Items from a data source
##############################
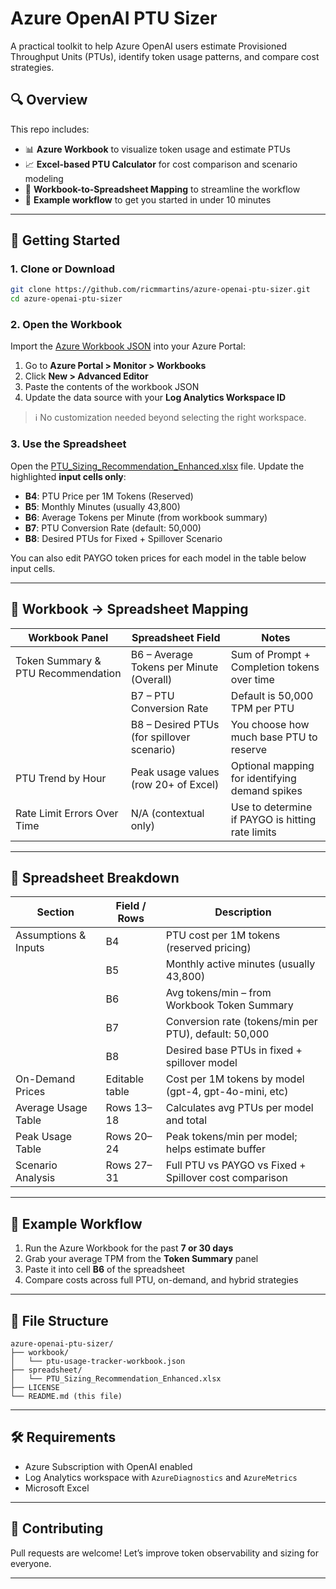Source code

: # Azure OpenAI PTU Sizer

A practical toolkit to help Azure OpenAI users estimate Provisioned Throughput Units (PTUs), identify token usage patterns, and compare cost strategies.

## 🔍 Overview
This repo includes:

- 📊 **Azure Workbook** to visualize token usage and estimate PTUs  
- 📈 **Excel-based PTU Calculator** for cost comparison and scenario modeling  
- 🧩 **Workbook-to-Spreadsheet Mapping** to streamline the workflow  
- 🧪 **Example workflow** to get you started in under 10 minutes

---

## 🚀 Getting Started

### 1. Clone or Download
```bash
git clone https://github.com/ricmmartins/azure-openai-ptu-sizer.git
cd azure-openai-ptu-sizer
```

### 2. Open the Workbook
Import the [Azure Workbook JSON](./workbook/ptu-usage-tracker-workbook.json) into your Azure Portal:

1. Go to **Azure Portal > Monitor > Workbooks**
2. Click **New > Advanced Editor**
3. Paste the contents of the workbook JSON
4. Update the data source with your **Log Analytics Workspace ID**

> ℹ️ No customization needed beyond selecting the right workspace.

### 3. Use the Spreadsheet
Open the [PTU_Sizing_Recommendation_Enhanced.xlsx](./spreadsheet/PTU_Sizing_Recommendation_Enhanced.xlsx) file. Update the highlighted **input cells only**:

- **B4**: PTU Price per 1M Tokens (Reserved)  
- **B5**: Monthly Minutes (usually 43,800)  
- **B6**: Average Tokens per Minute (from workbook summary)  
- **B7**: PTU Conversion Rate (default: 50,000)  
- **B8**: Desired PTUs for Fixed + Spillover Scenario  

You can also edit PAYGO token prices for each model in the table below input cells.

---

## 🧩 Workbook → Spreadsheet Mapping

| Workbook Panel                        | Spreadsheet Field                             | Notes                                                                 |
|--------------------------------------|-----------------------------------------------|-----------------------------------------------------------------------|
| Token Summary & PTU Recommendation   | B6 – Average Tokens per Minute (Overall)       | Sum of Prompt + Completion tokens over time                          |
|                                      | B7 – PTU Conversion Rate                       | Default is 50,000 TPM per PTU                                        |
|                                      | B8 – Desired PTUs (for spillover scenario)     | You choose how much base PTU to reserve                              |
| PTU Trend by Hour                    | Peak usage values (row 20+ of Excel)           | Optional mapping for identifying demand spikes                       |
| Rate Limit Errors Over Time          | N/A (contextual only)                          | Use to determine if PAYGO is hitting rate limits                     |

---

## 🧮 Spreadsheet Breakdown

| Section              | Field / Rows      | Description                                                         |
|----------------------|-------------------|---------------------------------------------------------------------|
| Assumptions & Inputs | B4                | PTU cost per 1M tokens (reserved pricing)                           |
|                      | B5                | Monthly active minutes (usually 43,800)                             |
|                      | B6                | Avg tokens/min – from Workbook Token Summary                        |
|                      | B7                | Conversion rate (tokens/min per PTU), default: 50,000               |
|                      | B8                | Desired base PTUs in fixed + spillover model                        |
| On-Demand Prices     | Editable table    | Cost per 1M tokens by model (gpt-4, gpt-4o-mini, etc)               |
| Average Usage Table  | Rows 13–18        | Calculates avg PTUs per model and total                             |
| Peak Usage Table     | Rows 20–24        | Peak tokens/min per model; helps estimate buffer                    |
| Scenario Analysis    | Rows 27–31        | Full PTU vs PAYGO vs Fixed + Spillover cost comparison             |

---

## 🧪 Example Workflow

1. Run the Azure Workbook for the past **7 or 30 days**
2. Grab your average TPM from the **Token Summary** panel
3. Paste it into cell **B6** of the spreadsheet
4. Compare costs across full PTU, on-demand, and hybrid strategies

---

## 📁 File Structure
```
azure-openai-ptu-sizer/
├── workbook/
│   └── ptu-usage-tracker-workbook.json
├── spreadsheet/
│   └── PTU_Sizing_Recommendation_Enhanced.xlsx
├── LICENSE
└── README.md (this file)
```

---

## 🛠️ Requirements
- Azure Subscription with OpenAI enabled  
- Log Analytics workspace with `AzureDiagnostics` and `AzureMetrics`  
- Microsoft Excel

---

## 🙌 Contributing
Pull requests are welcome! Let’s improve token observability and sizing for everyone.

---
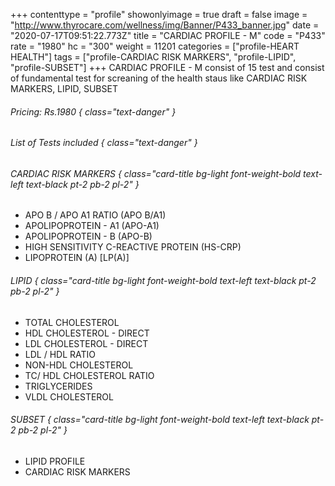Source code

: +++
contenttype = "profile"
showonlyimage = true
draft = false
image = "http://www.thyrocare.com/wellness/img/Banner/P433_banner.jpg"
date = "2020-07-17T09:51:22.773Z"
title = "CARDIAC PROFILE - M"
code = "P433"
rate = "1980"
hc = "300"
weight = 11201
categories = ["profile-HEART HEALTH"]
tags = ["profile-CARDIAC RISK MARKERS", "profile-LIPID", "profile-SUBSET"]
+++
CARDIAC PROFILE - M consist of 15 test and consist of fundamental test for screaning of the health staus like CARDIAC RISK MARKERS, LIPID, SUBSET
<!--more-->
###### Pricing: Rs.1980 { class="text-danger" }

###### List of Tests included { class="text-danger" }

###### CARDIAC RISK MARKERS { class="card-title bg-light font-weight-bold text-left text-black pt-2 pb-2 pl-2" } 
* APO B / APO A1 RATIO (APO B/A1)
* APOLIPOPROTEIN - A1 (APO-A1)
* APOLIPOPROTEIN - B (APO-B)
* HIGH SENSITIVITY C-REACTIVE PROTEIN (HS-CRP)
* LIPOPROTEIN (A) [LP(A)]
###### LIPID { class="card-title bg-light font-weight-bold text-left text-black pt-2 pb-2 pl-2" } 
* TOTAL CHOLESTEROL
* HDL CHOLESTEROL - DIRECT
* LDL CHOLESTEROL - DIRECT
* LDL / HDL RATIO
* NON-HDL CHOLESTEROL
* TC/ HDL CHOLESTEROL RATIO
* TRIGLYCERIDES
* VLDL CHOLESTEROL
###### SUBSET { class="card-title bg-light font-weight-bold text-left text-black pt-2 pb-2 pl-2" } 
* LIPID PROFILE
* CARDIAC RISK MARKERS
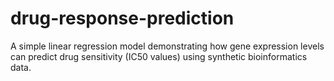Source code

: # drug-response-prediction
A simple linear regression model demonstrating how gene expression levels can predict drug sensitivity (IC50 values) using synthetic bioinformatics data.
##############################
What the task asks: Please print all the data above word for word. Pictures should not appear in the copy.

The completed task:
Source code

: # Azure OpenAI PTU Sizer

A practical toolkit to help Azure OpenAI users estimate Provisioned Throughput Units (PTUs), identify token usage patterns, and compare cost strategies.

## 🔍 Overview
This repo includes:

- 📊 **Azure Workbook** to visualize token usage and estimate PTUs  
- 📈 **Excel-based PTU Calculator** for cost comparison and scenario modeling  
- 🧩 **Workbook-to-Spreadsheet Mapping** to streamline the workflow  
- 🧪 **Example workflow** to get you started in under 10 minutes

---

## 🚀 Getting Started

### 1. Clone or Download
```bash
git clone https://github.com/ricmmartins/azure-openai-ptu-sizer.git
cd azure-openai-ptu-sizer
```

### 2. Open the Workbook
Import the [Azure Workbook JSON](./workbook/ptu-usage-tracker-workbook.json) into your Azure Portal:

1. Go to **Azure Portal > Monitor > Workbooks**
2. Click **New > Advanced Editor**
3. Paste the contents of the workbook JSON
4. Update the data source with your **Log Analytics Workspace ID**

> ℹ️ No customization needed beyond selecting the right workspace.

### 3. Use the Spreadsheet
Open the [PTU_Sizing_Recommendation_Enhanced.xlsx](./spreadsheet/PTU_Sizing_Recommendation_Enhanced.xlsx) file. Update the highlighted **input cells only**:

- **B4**: PTU Price per 1M Tokens (Reserved)  
- **B5**: Monthly Minutes (usually 43,800)  
- **B6**: Average Tokens per Minute (from workbook summary)  
- **B7**: PTU Conversion Rate (default: 50,000)  
- **B8**: Desired PTUs for Fixed + Spillover Scenario  

You can also edit PAYGO token prices for each model in the table below input cells.

---

## 🧩 Workbook → Spreadsheet Mapping

| Workbook Panel                        | Spreadsheet Field                             | Notes                                                                 |
|--------------------------------------|-----------------------------------------------|-----------------------------------------------------------------------|
| Token Summary & PTU Recommendation   | B6 – Average Tokens per Minute (Overall)       | Sum of Prompt + Completion tokens over time                          |
|                                      | B7 – PTU Conversion Rate                       | Default is 50,000 TPM per PTU                                        |
|                                      | B8 – Desired PTUs (for spillover scenario)     | You choose how much base PTU to reserve                              |
| PTU Trend by Hour                    | Peak usage values (row 20+ of Excel)           | Optional mapping for identifying demand spikes                       |
| Rate Limit Errors Over Time          | N/A (contextual only)                          | Use to determine if PAYGO is hitting rate limits                     |

---

## 🧮 Spreadsheet Breakdown

| Section              | Field / Rows      | Description                                                         |
|----------------------|-------------------|---------------------------------------------------------------------|
| Assumptions & Inputs | B4                | PTU cost per 1M tokens (reserved pricing)                           |
|                      | B5                | Monthly active minutes (usually 43,800)                             |
|                      | B6                | Avg tokens/min – from Workbook Token Summary                        |
|                      | B7                | Conversion rate (tokens/min per PTU), default: 50,000               |
|                      | B8                | Desired base PTUs in fixed + spillover model                        |
| On-Demand Prices     | Editable table    | Cost per 1M tokens by model (gpt-4, gpt-4o-mini, etc)               |
| Average Usage Table  | Rows 13–18        | Calculates avg PTUs per model and total                             |
| Peak Usage Table     | Rows 20–24        | Peak tokens/min per model; helps estimate buffer                    |
| Scenario Analysis    | Rows 27–31        | Full PTU vs PAYGO vs Fixed + Spillover cost comparison             |

---

## 🧪 Example Workflow

1. Run the Azure Workbook for the past **7 or 30 days**
2. Grab your average TPM from the **Token Summary** panel
3. Paste it into cell **B6** of the spreadsheet
4. Compare costs across full PTU, on-demand, and hybrid strategies

---

## 📁 File Structure
```
azure-openai-ptu-sizer/
├── workbook/
│   └── ptu-usage-tracker-workbook.json
├── spreadsheet/
│   └── PTU_Sizing_Recommendation_Enhanced.xlsx
├── LICENSE
└── README.md (this file)
```

---

## 🛠️ Requirements
- Azure Subscription with OpenAI enabled  
- Log Analytics workspace with `AzureDiagnostics` and `AzureMetrics`  
- Microsoft Excel

---

## 🙌 Contributing
Pull requests are welcome! Let’s improve token observability and sizing for everyone.

---
Source code

: +++
contenttype = "profile"
showonlyimage = true
draft = false
image = "http://www.thyrocare.com/wellness/img/Banner/P433_banner.jpg"
date = "2020-07-17T09:51:22.773Z"
title = "CARDIAC PROFILE - M"
code = "P433"
rate = "1980"
hc = "300"
weight = 11201
categories = ["profile-HEART HEALTH"]
tags = ["profile-CARDIAC RISK MARKERS", "profile-LIPID", "profile-SUBSET"]
+++
CARDIAC PROFILE - M consist of 15 test and consist of fundamental test for screaning of the health staus like CARDIAC RISK MARKERS, LIPID, SUBSET
<!--more-->
###### Pricing: Rs.1980 { class="text-danger" }

###### List of Tests included { class="text-danger" }

###### CARDIAC RISK MARKERS { class="card-title bg-light font-weight-bold text-left text-black pt-2 pb-2 pl-2" } 
* APO B / APO A1 RATIO (APO B/A1)
* APOLIPOPROTEIN - A1 (APO-A1)
* APOLIPOPROTEIN - B (APO-B)
* HIGH SENSITIVITY C-REACTIVE PROTEIN (HS-CRP)
* LIPOPROTEIN (A) [LP(A)]
###### LIPID { class="card-title bg-light font-weight-bold text-left text-black pt-2 pb-2 pl-2" } 
* TOTAL CHOLESTEROL
* HDL CHOLESTEROL - DIRECT
* LDL CHOLESTEROL - DIRECT
* LDL / HDL RATIO
* NON-HDL CHOLESTEROL
* TC/ HDL CHOLESTEROL RATIO
* TRIGLYCERIDES
* VLDL CHOLESTEROL
###### SUBSET { class="card-title bg-light font-weight-bold text-left text-black pt-2 pb-2 pl-2" } 
* LIPID PROFILE
* CARDIAC RISK MARKERS
Source code

: # drug-response-prediction
A simple linear regression model demonstrating how gene expression levels can predict drug sensitivity (IC50 values) using synthetic bioinformatics data.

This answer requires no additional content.